This article first appeared in Corporate, The Edge Malaysia Weekly, on May 2 - 8, 2016.
YONG Tai Bhd recently had a complete makeover in a bid to transform itself from a loss-making company to a profitable one, making a dramatic shift from its core business of textile manufacturing into property development.
This has yielded some early fruit as its financial year ended June 30, 2015 (FY2015) saw the company turn around. It registered a net profit of RM7.75 million, compared to a net loss of RM7.27 million in FY2014, as its maiden property development project, The Pines in Melaka, contributed to the bottom line.
There was also a total revamp of the boardroom, which saw co-founder and managing director Wong Liew Lin @ Liew Fat Lin bow out of Yong Tai. The new board, says recently appointed CEO Boo Kuang Loon, comprises professionals while the management team are property experts.
“The old board was prepared to leave. There was no resistance from them ... Everybody could see that what we did [changing the direction of the company] was for the good of the company. We changed the board to a professional board in order to run it properly. I believe in professionalism.
“The co-founder of Yong Tai is over 70 years old. So, he passed it on to me ... he just wants to retire. At the end of the day, it is a good thing for everyone,” Boo tells The Edge in a recent interview.
Boo, a property developer, entered Yong Tai as a shareholder in June 2015 with a 7.16% stake and he was appointed executive director a few months later.
Yong Tai has undertaken its first development project through a joint venture with Boo’s private company, PTS Properties Sdn Bhd.
“Impressions City” in Melaka, a 100-acre project with a gross development value of RM5.4 billion, will be developed in stages. Nestled within the development is Impressions Melaka, an indoor theatre that Boo is convinced will be a key attraction for tourist-centric Melaka.
Yong Tai plans to create an entire ecosystem of hotels, a mall, residential units and commercial lots to keep tourists in the area. Work on the first phase, comprising the commercial lots, is set to begin this August.
The theatre will feature a live show highlighting local culture. It is a franchise of the Impression Series in China, which is a hit among tourists. The deal with China’s Impression Wonders Art Development, the licensor of the Impression Series, was brokered by Boo in 2013, via his private company PTS Impressions Sdn Bhd.
Yong Tai has signed a memorandum of understanding with PTS Impressions to acquire the entire equity interest in the private company for RM3 million in cash. It is also taking over RM44 million of PTS Impressions’ debts, to be settled through the issuance of 5.4 million new Yong Tai shares.

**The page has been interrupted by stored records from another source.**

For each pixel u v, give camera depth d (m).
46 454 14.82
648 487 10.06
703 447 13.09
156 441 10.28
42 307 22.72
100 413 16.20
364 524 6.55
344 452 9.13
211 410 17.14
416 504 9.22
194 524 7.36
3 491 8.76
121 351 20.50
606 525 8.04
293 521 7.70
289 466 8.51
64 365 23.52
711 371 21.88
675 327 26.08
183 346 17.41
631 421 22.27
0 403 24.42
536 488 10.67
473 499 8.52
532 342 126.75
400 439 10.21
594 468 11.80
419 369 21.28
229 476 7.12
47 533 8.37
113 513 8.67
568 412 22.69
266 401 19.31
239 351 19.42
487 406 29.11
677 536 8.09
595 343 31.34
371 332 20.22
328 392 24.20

Boo admits that his entry into Yong Tai paved the way for him to undertake the Impressions Melaka project. He says that there were many hurdles in getting the project going initially, especially in terms of financing, via his private vehicle. The tie-up came about at an opportune time, given Yong Tai’s ailing garment business and its need to diversify into other areas in order to stay afloat.
“When I become a shareholder, I thought to myself that it is probably a good platform since Yong Tai has to move into another business ... And this is a good project. Why not work on it to see what we can do and use Yong Tai’s platform as a listed company to raise funds? Go to the equity market instead of the banks.

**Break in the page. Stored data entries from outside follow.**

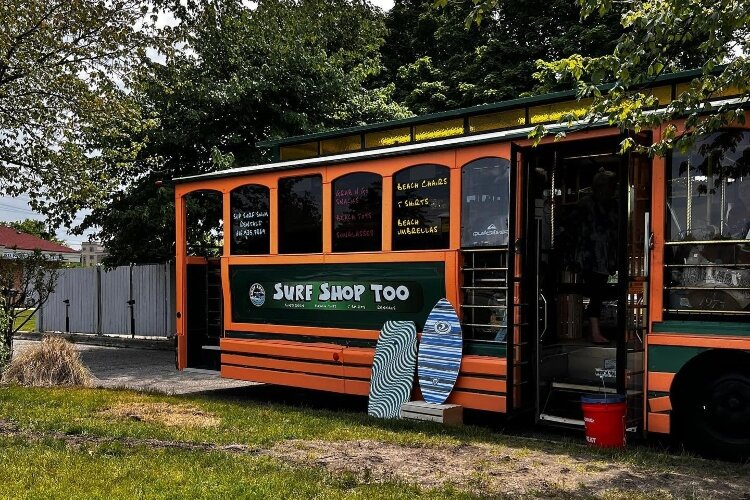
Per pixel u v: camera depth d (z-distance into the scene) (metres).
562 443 6.41
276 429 6.82
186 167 15.34
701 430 6.26
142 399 8.72
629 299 6.43
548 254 7.90
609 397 6.21
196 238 15.22
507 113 8.18
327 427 6.99
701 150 6.21
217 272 10.85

“The advantage of this project is that it can be given back to the investors. That is how I came in and how I feel I needed this and wanted to get the two [companies] married properly,” says Boo.

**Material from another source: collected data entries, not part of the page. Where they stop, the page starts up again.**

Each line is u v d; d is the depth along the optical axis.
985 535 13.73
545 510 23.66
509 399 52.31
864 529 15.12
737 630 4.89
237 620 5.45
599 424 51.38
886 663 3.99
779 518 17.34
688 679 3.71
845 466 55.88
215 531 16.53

Currently, Yong Tai is in the midst of a private placement exercise. Boo says the exercise has generated much interest from potential investors and he is confident all 70 million new shares will be taken up.
The theatre is expected to be completed by end-2017, providing Yong Tai with recurring income. The profit margin for ticket sales for the cultural show alone, assuming RM120 per ticket, work out to 15% for the company.
“On the revenue side, we have room to grow and on the cost side, we have room to save. If we can pull apart the gap, we can generate more profit for the listed company,” says Boo.
In a report on Yong Tai, RHB Research projects a net profit of RM14 million in FY2017 and RM64 million in FY2018.
“This would be underpinned by the group’s property development projects. Our forecasts assume the legacy garment business is fully disposed of by end-FY2016. Also, we have not factored in any contribution from Impression Melaka in our forecast horizon. We assume that contributions from the show would only kick in from FY2019,” says the research house.
Yong Tai’s share price has been climbing steadily since August last year. It has nearly doubled from 46 sen apiece last August to 88 sen last Thursday.
Boo aims for Yong Tai to be a billion-ringgit company in terms of market capitalisation in three years. Its current market capitalisation is RM140 million and post private placement, Boo says it will hit RM500 million.
“We believe, with the things we’re doing, we’re on the right track and able to achieve RM1 billion capitalisation. Supported by good projects, it can be done,” he says.
As for rewarding its shareholders in the form of dividends, Boo says that will probably happen in FY2018, when profits start to roll in. The last time the company paid a dividend was in FY2002.
RHB Research forecasts a dividend per share of 2.5 sen for FY2018, translating into a yield of 2.8%.